* **Data**:
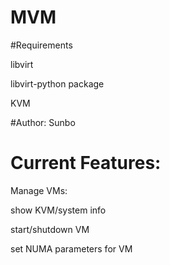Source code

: # MVM

#Requirements

libvirt 

libvirt-python package

KVM

#Author: Sunbo

# Current Features:

Manage VMs:

  show KVM/system info
  
  start/shutdown VM
  
  set NUMA parameters for VM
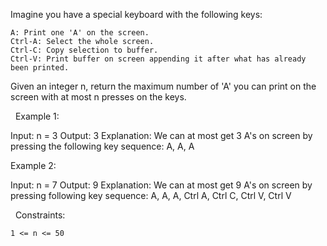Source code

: Imagine you have a special keyboard with the following keys:


	A: Print one 'A' on the screen.
	Ctrl-A: Select the whole screen.
	Ctrl-C: Copy selection to buffer.
	Ctrl-V: Print buffer on screen appending it after what has already been printed.


Given an integer n, return the maximum number of 'A' you can print on the screen with at most n presses on the keys.

 
Example 1:

Input: n = 3
Output: 3
Explanation: We can at most get 3 A's on screen by pressing the following key sequence:
A, A, A


Example 2:

Input: n = 7
Output: 9
Explanation: We can at most get 9 A's on screen by pressing following key sequence:
A, A, A, Ctrl A, Ctrl C, Ctrl V, Ctrl V


 
Constraints:


	1 <= n <= 50

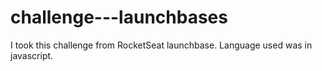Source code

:# challenge---launchbases
I took this challenge from RocketSeat launchbase. Language used was in javascript. 
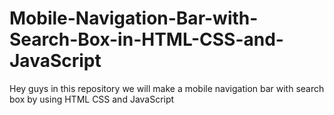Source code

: # Mobile-Navigation-Bar-with-Search-Box-in-HTML-CSS-and-JavaScript
Hey guys in this repository we will make a mobile navigation bar with search box by using HTML CSS and JavaScript
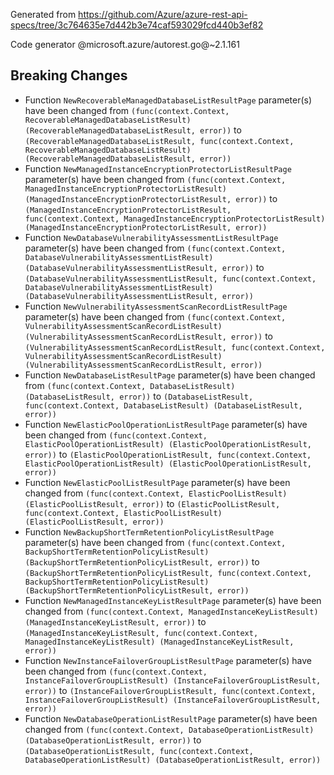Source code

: Generated from https://github.com/Azure/azure-rest-api-specs/tree/3c764635e7d442b3e74caf593029fcd440b3ef82

Code generator @microsoft.azure/autorest.go@~2.1.161

## Breaking Changes

- Function `NewRecoverableManagedDatabaseListResultPage` parameter(s) have been changed from `(func(context.Context, RecoverableManagedDatabaseListResult) (RecoverableManagedDatabaseListResult, error))` to `(RecoverableManagedDatabaseListResult, func(context.Context, RecoverableManagedDatabaseListResult) (RecoverableManagedDatabaseListResult, error))`
- Function `NewManagedInstanceEncryptionProtectorListResultPage` parameter(s) have been changed from `(func(context.Context, ManagedInstanceEncryptionProtectorListResult) (ManagedInstanceEncryptionProtectorListResult, error))` to `(ManagedInstanceEncryptionProtectorListResult, func(context.Context, ManagedInstanceEncryptionProtectorListResult) (ManagedInstanceEncryptionProtectorListResult, error))`
- Function `NewDatabaseVulnerabilityAssessmentListResultPage` parameter(s) have been changed from `(func(context.Context, DatabaseVulnerabilityAssessmentListResult) (DatabaseVulnerabilityAssessmentListResult, error))` to `(DatabaseVulnerabilityAssessmentListResult, func(context.Context, DatabaseVulnerabilityAssessmentListResult) (DatabaseVulnerabilityAssessmentListResult, error))`
- Function `NewVulnerabilityAssessmentScanRecordListResultPage` parameter(s) have been changed from `(func(context.Context, VulnerabilityAssessmentScanRecordListResult) (VulnerabilityAssessmentScanRecordListResult, error))` to `(VulnerabilityAssessmentScanRecordListResult, func(context.Context, VulnerabilityAssessmentScanRecordListResult) (VulnerabilityAssessmentScanRecordListResult, error))`
- Function `NewDatabaseListResultPage` parameter(s) have been changed from `(func(context.Context, DatabaseListResult) (DatabaseListResult, error))` to `(DatabaseListResult, func(context.Context, DatabaseListResult) (DatabaseListResult, error))`
- Function `NewElasticPoolOperationListResultPage` parameter(s) have been changed from `(func(context.Context, ElasticPoolOperationListResult) (ElasticPoolOperationListResult, error))` to `(ElasticPoolOperationListResult, func(context.Context, ElasticPoolOperationListResult) (ElasticPoolOperationListResult, error))`
- Function `NewElasticPoolListResultPage` parameter(s) have been changed from `(func(context.Context, ElasticPoolListResult) (ElasticPoolListResult, error))` to `(ElasticPoolListResult, func(context.Context, ElasticPoolListResult) (ElasticPoolListResult, error))`
- Function `NewBackupShortTermRetentionPolicyListResultPage` parameter(s) have been changed from `(func(context.Context, BackupShortTermRetentionPolicyListResult) (BackupShortTermRetentionPolicyListResult, error))` to `(BackupShortTermRetentionPolicyListResult, func(context.Context, BackupShortTermRetentionPolicyListResult) (BackupShortTermRetentionPolicyListResult, error))`
- Function `NewManagedInstanceKeyListResultPage` parameter(s) have been changed from `(func(context.Context, ManagedInstanceKeyListResult) (ManagedInstanceKeyListResult, error))` to `(ManagedInstanceKeyListResult, func(context.Context, ManagedInstanceKeyListResult) (ManagedInstanceKeyListResult, error))`
- Function `NewInstanceFailoverGroupListResultPage` parameter(s) have been changed from `(func(context.Context, InstanceFailoverGroupListResult) (InstanceFailoverGroupListResult, error))` to `(InstanceFailoverGroupListResult, func(context.Context, InstanceFailoverGroupListResult) (InstanceFailoverGroupListResult, error))`
- Function `NewDatabaseOperationListResultPage` parameter(s) have been changed from `(func(context.Context, DatabaseOperationListResult) (DatabaseOperationListResult, error))` to `(DatabaseOperationListResult, func(context.Context, DatabaseOperationListResult) (DatabaseOperationListResult, error))`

* **Activity**: Pull out each line of the data above that contains the word "following", copying those lines in full.

* **Task solution**:
: Imagine you have a special keyboard with the following keys:
Explanation: We can at most get 3 A's on screen by pressing the following key sequence:
Explanation: We can at most get 9 A's on screen by pressing following key sequence:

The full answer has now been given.